It's hard to explain what it's like to someone unfamiliar with West Coast ways. It's not just about the music, but about the whole experience: the stunning natural backdrops, the post-hippy family-friendly tradition that binds it all together.

This is the time of year to get out your long cotton skirts and sensible sandals, don colourful t-shirts with images of the goddess Lakshmi, and just indulge in the whole Lotusland fantasy -- even if you're a chartered accountant.

Sure there are folk music festivals in Toronto, but they're an entirely different animal. Folk music festivals are something we really excel at out here. (Note to world watching: no, there has never been a riot at a Vancouver folk music festival.)

As the 34th annual Vancouver Folk Music Festival gets ready to roll this weekend, I am slightly shocked to realize that I've been attending -- off and on -- since the age of 15. I still remember that first summer festival. It was a magical experience. I ran with wild packs of teenagers -- most of us hippy offspring -- dancing and spinning around like dervishes to the wide array of music on offer until, finally dizzy with exhaustion, we'd seek a shady spot to rest in until the next adrenaline-fueled descent into frenzied movement.

Times change. These days, I'm more likely to bring a chair, wear a knee brace and seek out quiet shady spots almost immediately. A friend once told me he found Vancouver to be like "a really slow merry-go round". Some days, this can take on a somewhat sinister meaning but with the folk fest, it's rather comforting. I can come back from Baghdad, or some other dusty war zone where music festivals have become clandestine, underground affairs -- if not disappeared altogether -- and revel at the sight of all ages and fashion senses enjoying outdoor melodies together. Decades later, the same busloads of hippies from the Gulf Islands still stream in, albeit in more geriatric circumstance than before, and almost everyone you meet at the folk fest is someone you've seen before, in that vague kind of outdoor festival familiarity.

The Vancouver Folk Music Festival has evolved and changed of course. (Now there's even a beer garden on site, to supplement the more traditional cannabis inspired recreations.) It's gotten bigger (almost 35,000 people attended last year) and wider in its definition of "folk music."

It's the kind of place where you can listen to Ricky Skaggs on the banjo, Natasha Atlas' jazz infused, serpentine, Arabic love songs, or take in local musician Veda Hille's (with lyrics by Bill Richardson) Craig's List Cantata.

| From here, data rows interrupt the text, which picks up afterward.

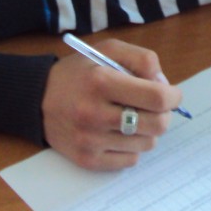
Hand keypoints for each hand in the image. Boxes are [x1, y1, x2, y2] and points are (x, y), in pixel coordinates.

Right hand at [42, 39, 182, 169]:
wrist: (37, 99)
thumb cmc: (79, 72)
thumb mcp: (108, 50)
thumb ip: (142, 59)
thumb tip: (164, 83)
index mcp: (101, 81)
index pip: (156, 97)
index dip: (173, 96)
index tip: (172, 94)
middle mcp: (94, 113)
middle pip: (157, 124)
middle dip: (164, 114)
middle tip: (155, 107)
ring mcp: (90, 140)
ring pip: (147, 144)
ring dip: (147, 130)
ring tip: (132, 117)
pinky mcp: (87, 159)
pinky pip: (130, 160)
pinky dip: (132, 147)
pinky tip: (119, 133)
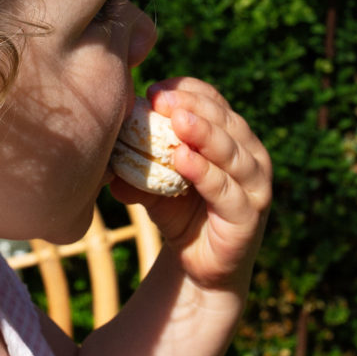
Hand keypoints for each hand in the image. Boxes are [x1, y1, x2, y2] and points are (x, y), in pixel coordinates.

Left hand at [111, 77, 271, 294]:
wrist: (198, 265)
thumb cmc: (178, 212)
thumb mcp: (153, 183)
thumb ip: (134, 166)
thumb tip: (102, 154)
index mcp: (230, 137)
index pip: (213, 102)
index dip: (187, 92)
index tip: (154, 90)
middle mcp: (249, 155)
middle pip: (225, 121)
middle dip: (193, 106)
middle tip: (162, 99)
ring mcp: (254, 186)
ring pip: (231, 152)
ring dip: (204, 134)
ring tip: (178, 121)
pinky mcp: (249, 216)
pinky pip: (227, 190)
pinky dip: (205, 172)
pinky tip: (183, 159)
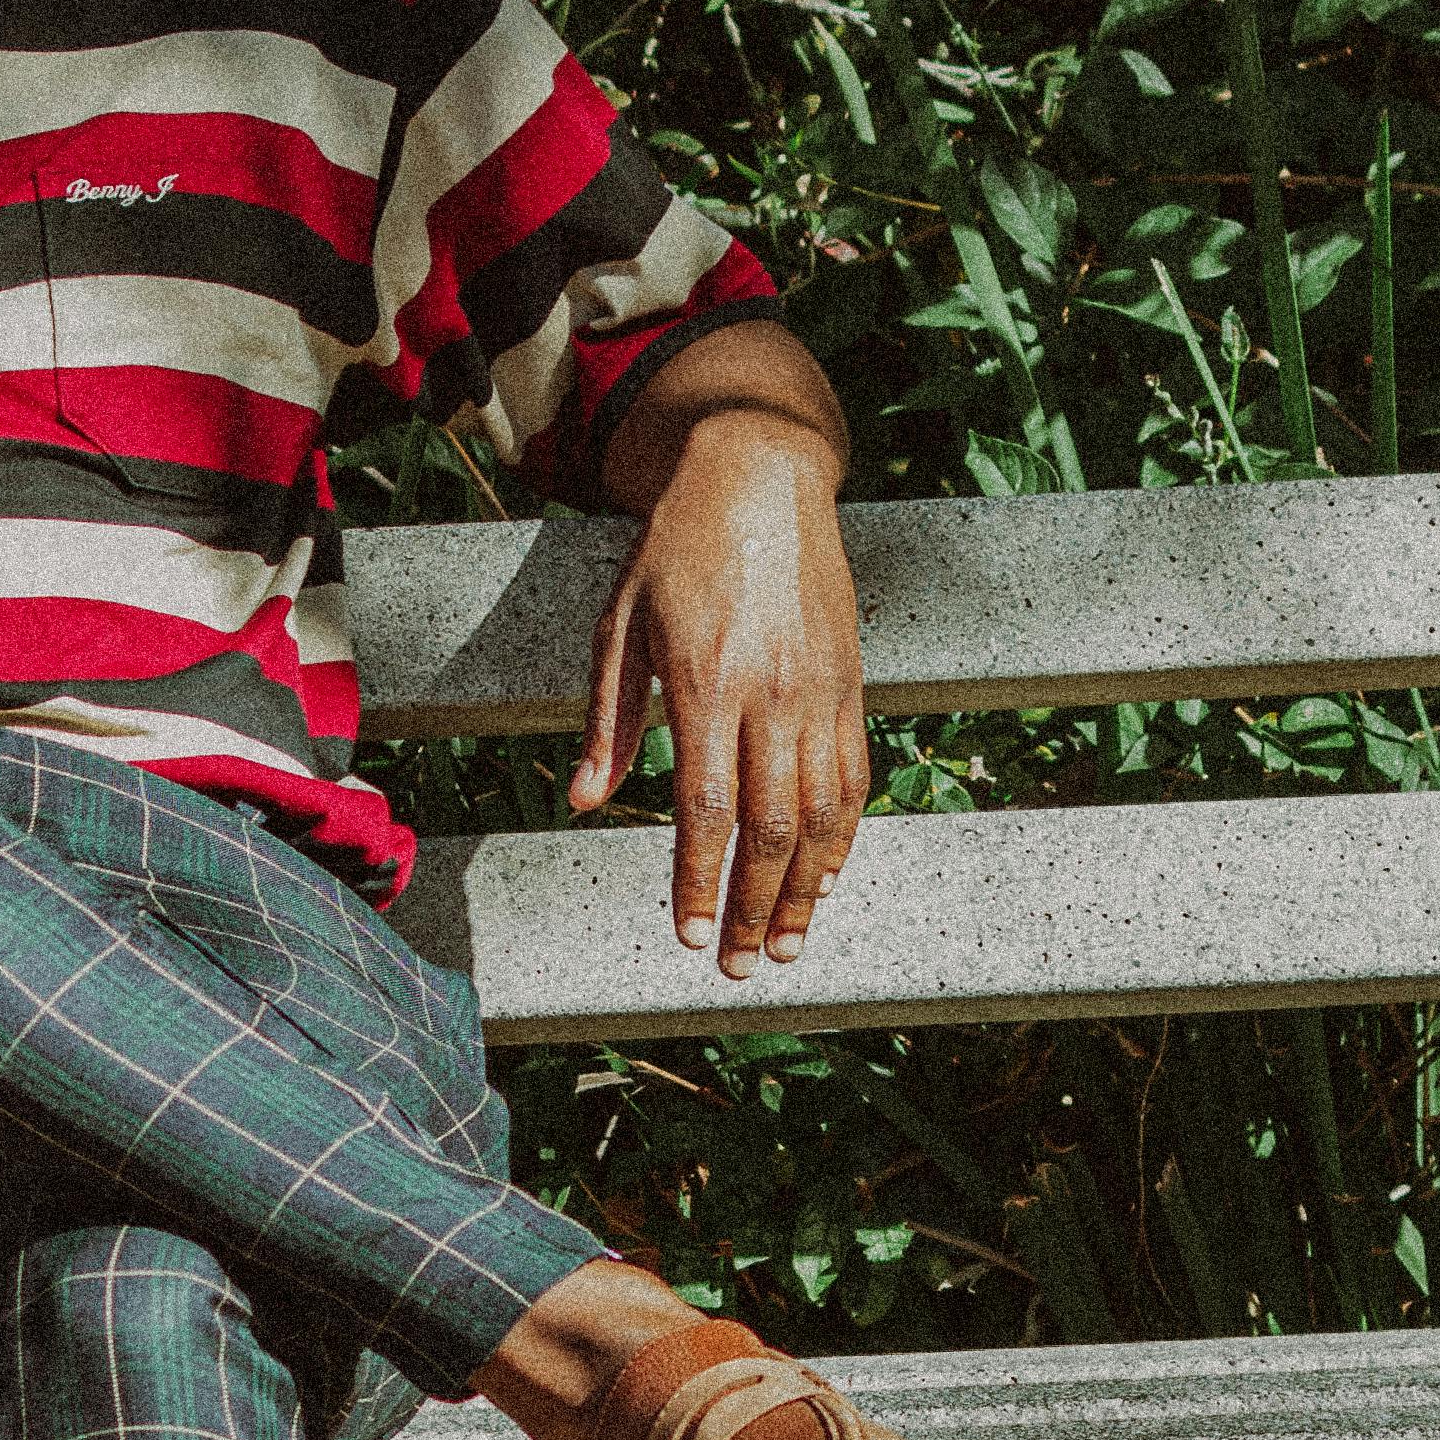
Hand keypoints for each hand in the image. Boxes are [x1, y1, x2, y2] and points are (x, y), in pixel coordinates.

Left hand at [569, 410, 865, 971]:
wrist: (760, 474)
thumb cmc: (676, 548)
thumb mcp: (620, 624)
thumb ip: (610, 719)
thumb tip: (586, 803)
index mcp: (707, 684)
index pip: (705, 811)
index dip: (697, 882)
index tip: (686, 935)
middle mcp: (772, 695)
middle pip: (770, 829)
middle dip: (752, 908)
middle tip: (737, 965)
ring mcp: (820, 691)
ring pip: (822, 814)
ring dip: (804, 889)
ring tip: (786, 944)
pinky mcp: (850, 682)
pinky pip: (853, 775)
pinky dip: (842, 835)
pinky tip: (826, 877)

In fact it has so much on offer that it can be really difficult for the indecisive -- and often requires extreme scheduling and brisk walking to fit it all in. And while this year I'm savouring the potential dilemma of having to choose between actor Tim Robbins on guitar and Tuareg musicians from the Sahara, I am looking forward to the smaller, more intimate Mission Folk Music Festival the following weekend.

This will be the Mission Festival's 24th year, and with the vision of artistic director Francis Xavier Edwards remains a purist's, bespoke folk music celebration. Located on a much smaller site, in the Fraser River Heritage Park, it offers a village like atmosphere, free from the tyranny of too much choice (and for the truly indecisive a much shorter stroll from stage to stage).

Rootsy and down to earth, this year's festival features international folk music from as far afield as Ireland, Mongolia, and the Appalachians. But the highlight for me is always the global jam session party at the festival's end. Last year I vaguely recall dancing with a Central African musician playing an instrument made from a goat horn, while an Iraqi-Canadian flamenco guitarist strummed a fandango -- and all in the gloriously middle of nowhere feeling quiet of semi-rural Mission.

So make haste West-Coasters -- or blog readers from farther afield -- and take advantage of this special and all too brief folk music festival season. All too soon, the summer, post-hippy idyll will be over, and the harsh reality of living in one of the world's most expensive cities for housing, in a province with the highest child poverty rate in Canada, as the global economy collapses will be upon us. But for now, let's all enjoy getting back to the garden.